## Task description
Your answer should be the records, copied exactly, with the pictures removed.

## Material for the task
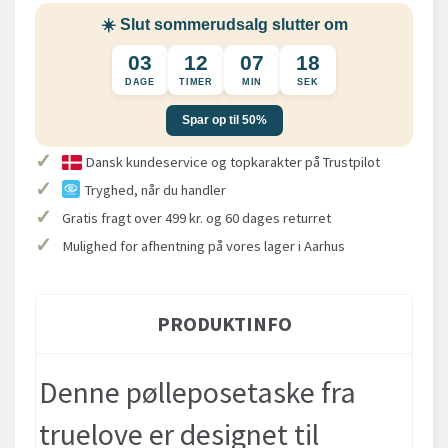
☀️ Slut sommerudsalg slutter om
03
12
07
17
DAGE
TIMER
MIN
SEK
Spar op til 50%
✓
Dansk kundeservice og topkarakter på Trustpilot
✓
Tryghed, når du handler
✓
Gratis fragt over 499 kr. og 60 dages returret
✓
Mulighed for afhentning på vores lager i Aarhus
PRODUKTINFO
Denne pølleposetaske fra
truelove er designet til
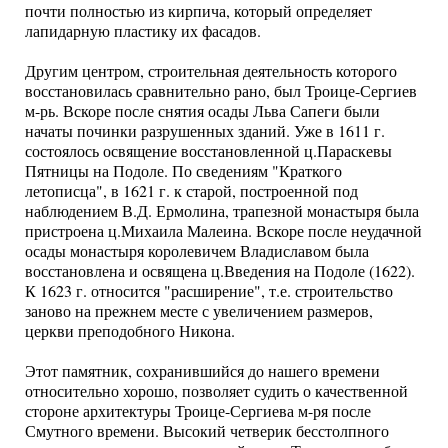
почти полностью из кирпича, который определяет
лапидарную пластику их фасадов.
Другим центром, строительная деятельность которого
восстановилась сравнительно рано, был Троице-Сергиев
м-рь. Вскоре после снятия осады Льва Сапеги были
начаты починки разрушенных зданий. Уже в 1611 г.
состоялось освящение восстановленной ц.Параскевы
Пятницы на Подоле. По сведениям "Краткого
летописца", в 1621 г. к старой, построенной под
наблюдением В.Д. Ермолина, трапезной монастыря была
пристроена ц.Михаила Малеина. Вскоре после неудачной
осады монастыря королевичем Владиславом была
восстановлена и освящена ц.Введения на Подоле (1622).
К 1623 г. относится "расширение", т.е. строительство
заново на прежнем месте с увеличением размеров,
церкви преподобного Никона.
Этот памятник, сохранившийся до нашего времени
относительно хорошо, позволяет судить о качественной
стороне архитектуры Троице-Сергиева м-ря после
Смутного времени. Высокий четверик бесстолпного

## Solution to this task
☀️ Slut sommerudsalg slutter om
03
12
07
17
DAGE
TIMER
MIN
SEK
Spar op til 50%
✓
Dansk kundeservice og topkarakter på Trustpilot
✓
Tryghed, når du handler
✓
Gratis fragt over 499 kr. og 60 dages returret
✓
Mulighed for afhentning på vores lager i Aarhus
PRODUKTINFO
Denne pølleposetaske fra
truelove er designet til
почти полностью из кирпича, который определяет
лапидарную пластику их фасадов.
Другим центром, строительная деятельность которого
восстановилась сравнительно рано, был Троице-Сергиев
м-рь. Вскоре после снятия осады Льва Сапеги были
начаты починки разрушенных зданий. Уже в 1611 г.
состоялось освящение восстановленной ц.Параскевы
Пятницы на Подоле. По сведениям "Краткого
летописца", в 1621 г. к старой, построенной под
наблюдением В.Д. Ермолина, трапезной монастыря была
пристроена ц.Михаила Малеина. Вскоре после неудачной
осады монастыря королевичем Владиславом была
восстановлена и освящена ц.Введения на Подоле (1622).
К 1623 г. относится "расширение", т.е. строительство
заново на прежнем месте с увеличением размеров,
церкви преподобного Никона.
Этот памятник, сохранившийся до нашего времени
относительно хорошо, позволяет судить о качественной
стороне архитектуры Троице-Сергиева м-ря после
Смутного времени. Высокий четверик бесстолпного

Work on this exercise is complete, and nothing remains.